Task instructions: Copy out every line of the records that contains the string "value". Only matches with the same uppercase and lowercase letters count.
(Input data begins)
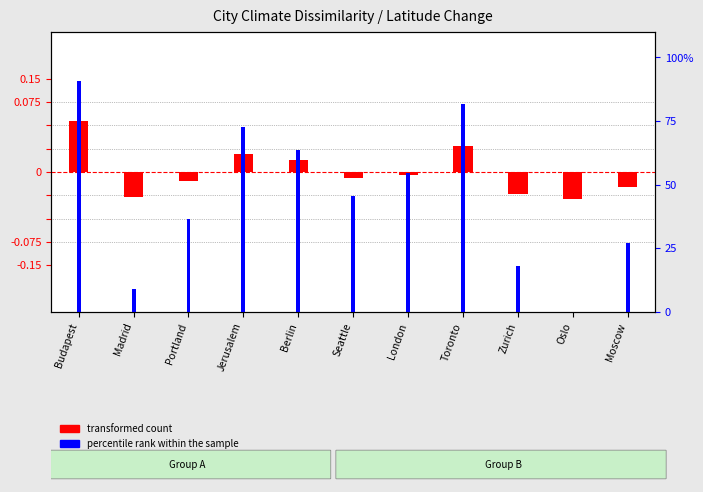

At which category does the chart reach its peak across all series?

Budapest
(Input data ends)
(Input data begins)
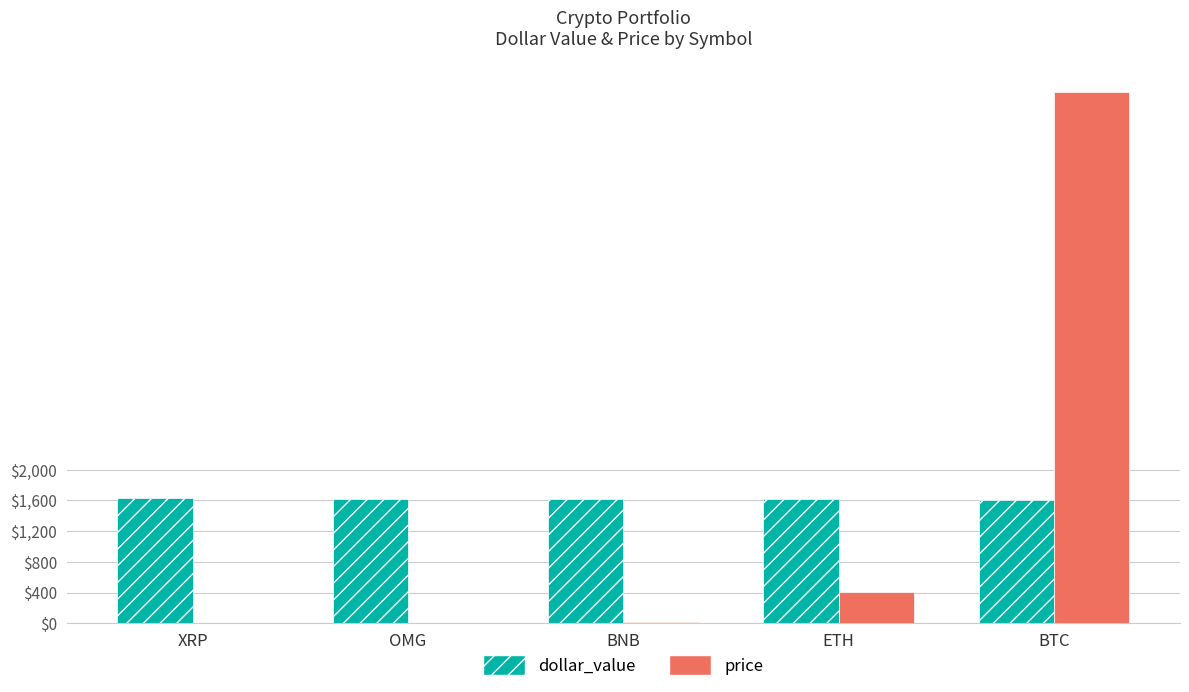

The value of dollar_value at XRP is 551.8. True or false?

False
(Input data ends)
(Input data begins)
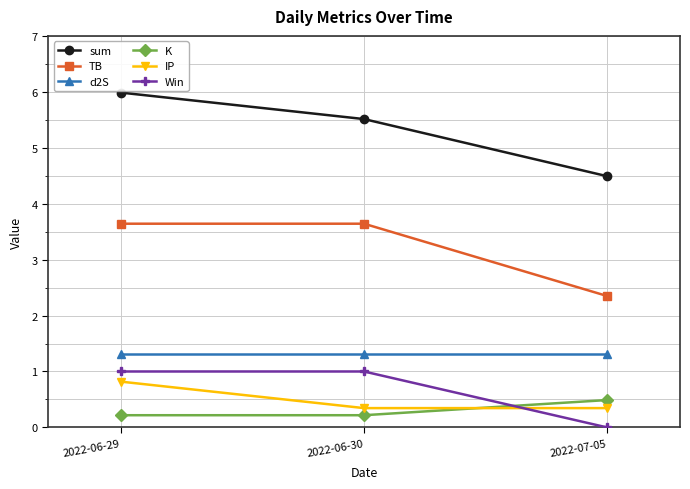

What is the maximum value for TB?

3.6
(Input data ends)
Task answer:
The value of dollar_value at XRP is 551.8. True or false?
What is the maximum value for TB?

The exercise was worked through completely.